Matthew Morey has been practicing vipassana meditation since 1995 and has sat residential retreats around the world-Massachusetts, England, India, Thailand, and at Spirit Rock. Matthew has been working with youth since 1990 as a school teacher in New York, Connecticut, and California and as a Peace Corps Volunteer in Sierra Leone. He currently serves on the Spirit Rock Teen Teacher Council and co-teaches the Middle School and Teen Meditation Series. In addition to teaching, Matthew is a Licensed Marriage and Family Therapist with a practice in San Francisco. He completed a doctoral degree in East-West Psychology at CIIS, for which his dissertation examined the healing effects of compassionate awareness in both Buddhist practices and existential psychology. Matthew finds vipassana practice enriching and admires the freshness and authenticity youth bring to their practice.
Mayuri Onerheim is a Diamond Approach teacher in the Bay Area, a Canadian chartered accountant and enrolled IRS agent. She has guided individuals and small businesses with their money issues for over 25 years. She has taught a Money Course in Diamond Approach groups throughout the world.
Mei Elliott is a Dharma teacher in the Theravada Buddhist tradition, who practices at the intersection between Zen and Vipassana. Mei began training as a Zen monk at Tassajara Zen Mountain Center in 2014, and has spent eight years living at Zen temples and monasteries. During this time she served as the director of San Francisco Zen Center and the guiding instructor for Young Urban Zen. Mei was authorized to teach by James Baraz and is currently a participant in Insight Meditation Center’s Dharma Teacher Training. She now resides at Insight Retreat Center where she serves as Managing Director.
Melanie Waschke has had a Meditation practice since her early twenties. She has been deeply involved in the mindfulness practice taught by Thich Nhath Hanh, living in his retreat centers for over a year as well as doing a lot of long term practice in the Vipassana tradition worldwide. Currently she is part of the teacher training program led by Jack Kornfield, Joseph Goldstein and others. Melanie Waschke is a clinical psychologist, working in Germany. She teaches meditation in English and German.
For over 35 years Michele has been a pioneer in bringing together Zen and Vipassana, Deep Ecology, Social Justice, Non-Violence, Leadership Training, and Personal and Business Development modalities, before such integration was considered possible. She works extensively to create diverse environments and champion high-risk communities. Michele is a high ranking woman Sensei (teacher) in Aikido and Iaido sword, a visual artist, Hypnotist, NLP Transformational Mentor and Coach, and co-founder of Manzanita Village Center in Warner Springs, CA and Five Changes.
Because I've been teaching in Burma the last three years, I've been able to see how mindfulness can be nourished by a culture that supports the ancient liberation teachings and by daily experiences of happiness arising from acts of generosity, morality and renunciation.
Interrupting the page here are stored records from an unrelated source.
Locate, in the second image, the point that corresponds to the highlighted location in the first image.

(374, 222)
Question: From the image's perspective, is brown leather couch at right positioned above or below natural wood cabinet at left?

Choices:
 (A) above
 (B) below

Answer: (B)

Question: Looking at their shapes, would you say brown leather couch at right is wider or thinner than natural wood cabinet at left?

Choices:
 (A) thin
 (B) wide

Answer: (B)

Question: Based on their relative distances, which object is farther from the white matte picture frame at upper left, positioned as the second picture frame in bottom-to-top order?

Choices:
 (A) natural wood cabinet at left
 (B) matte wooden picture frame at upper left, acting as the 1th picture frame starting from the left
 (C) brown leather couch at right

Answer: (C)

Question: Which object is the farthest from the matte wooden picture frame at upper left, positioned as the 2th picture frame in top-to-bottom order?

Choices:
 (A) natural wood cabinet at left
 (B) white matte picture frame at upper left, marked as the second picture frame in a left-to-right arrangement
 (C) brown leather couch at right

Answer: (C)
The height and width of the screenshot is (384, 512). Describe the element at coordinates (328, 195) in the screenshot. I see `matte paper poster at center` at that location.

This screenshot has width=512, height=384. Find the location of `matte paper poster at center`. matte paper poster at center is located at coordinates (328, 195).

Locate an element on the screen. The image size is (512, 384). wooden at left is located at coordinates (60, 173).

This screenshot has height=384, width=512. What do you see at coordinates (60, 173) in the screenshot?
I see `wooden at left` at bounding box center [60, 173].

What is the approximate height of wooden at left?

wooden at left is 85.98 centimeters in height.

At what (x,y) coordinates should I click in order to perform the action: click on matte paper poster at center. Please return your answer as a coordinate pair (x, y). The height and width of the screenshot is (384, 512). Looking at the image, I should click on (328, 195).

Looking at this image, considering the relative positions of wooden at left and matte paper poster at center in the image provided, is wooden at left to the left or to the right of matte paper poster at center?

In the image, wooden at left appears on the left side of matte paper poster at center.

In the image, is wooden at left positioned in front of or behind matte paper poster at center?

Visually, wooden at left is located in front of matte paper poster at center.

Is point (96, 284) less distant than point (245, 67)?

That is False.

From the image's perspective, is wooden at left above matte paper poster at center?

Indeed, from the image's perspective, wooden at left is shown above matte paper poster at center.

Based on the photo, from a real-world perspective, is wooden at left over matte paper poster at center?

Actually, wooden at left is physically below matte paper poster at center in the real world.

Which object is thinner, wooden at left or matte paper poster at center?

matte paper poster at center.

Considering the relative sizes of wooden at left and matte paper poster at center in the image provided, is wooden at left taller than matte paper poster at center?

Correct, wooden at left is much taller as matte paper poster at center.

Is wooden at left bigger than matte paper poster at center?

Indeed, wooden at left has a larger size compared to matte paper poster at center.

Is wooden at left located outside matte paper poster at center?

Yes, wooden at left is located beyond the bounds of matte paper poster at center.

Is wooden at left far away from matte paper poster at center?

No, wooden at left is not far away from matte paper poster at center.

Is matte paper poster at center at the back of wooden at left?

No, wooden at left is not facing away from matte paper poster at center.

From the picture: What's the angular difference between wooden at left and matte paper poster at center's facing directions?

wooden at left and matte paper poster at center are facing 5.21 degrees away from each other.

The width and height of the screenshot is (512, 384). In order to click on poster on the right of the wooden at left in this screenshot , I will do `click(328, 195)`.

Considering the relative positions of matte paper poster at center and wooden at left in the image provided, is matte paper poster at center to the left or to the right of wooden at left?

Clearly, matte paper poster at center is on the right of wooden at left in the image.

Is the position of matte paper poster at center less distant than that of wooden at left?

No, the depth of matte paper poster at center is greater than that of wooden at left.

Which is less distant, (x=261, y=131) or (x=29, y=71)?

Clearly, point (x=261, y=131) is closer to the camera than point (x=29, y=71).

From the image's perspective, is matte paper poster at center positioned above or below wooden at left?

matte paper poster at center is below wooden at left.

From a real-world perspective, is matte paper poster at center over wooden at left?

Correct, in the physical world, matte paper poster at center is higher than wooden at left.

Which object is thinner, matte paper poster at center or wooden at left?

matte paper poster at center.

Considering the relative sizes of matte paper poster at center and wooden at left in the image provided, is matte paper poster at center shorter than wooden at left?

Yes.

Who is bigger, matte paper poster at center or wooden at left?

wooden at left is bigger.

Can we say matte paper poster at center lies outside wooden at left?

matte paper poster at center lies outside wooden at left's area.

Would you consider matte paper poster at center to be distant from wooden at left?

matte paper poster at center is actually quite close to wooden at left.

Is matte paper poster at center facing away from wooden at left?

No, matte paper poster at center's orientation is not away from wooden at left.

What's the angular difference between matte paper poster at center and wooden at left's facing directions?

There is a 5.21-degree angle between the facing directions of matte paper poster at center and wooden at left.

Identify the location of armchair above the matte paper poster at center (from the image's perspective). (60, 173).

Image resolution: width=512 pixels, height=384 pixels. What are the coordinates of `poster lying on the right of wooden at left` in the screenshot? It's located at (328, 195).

Thus the practice of Buddhism and the living of Buddhism are woven together in a seamless tapestry.
If there is anything that is most engaging to me now, it is the desire to bring this sublime way of life into our culture in the West.
What began as a deep compassion for the suffering of the existential predicament of human beings deepened as I understood that we need not identify with our experience. It is this understanding that has led me far onto the path of befriending others on their spiritual journey. My greatest inspiration is working with students wherever they are in the moment. We are all capable of so much more than suffering; once we learn how to be mindful, it's only a matter of remembering that it is the purity of intention which frees us. Dismantling the myth that we need to be something other than what we are is so important, because if we can learn to be mindful of exactly where we are, we experience the happiness of peace, which is what we deeply are.
My deepest appreciation is for the joy of the spiritual adventure. The purity of mindfulness, which soothes our sophisticated, intellectual, analytical, and out-of-touch-with-our-bodies mindset, is the moment we remember to pay attention without embellishment, interpretation or judgment. That moment becomes overwhelmingly touching because it brings us what we most wish for, unconditional love and peace. This truth, this purity of intention is what brings us home.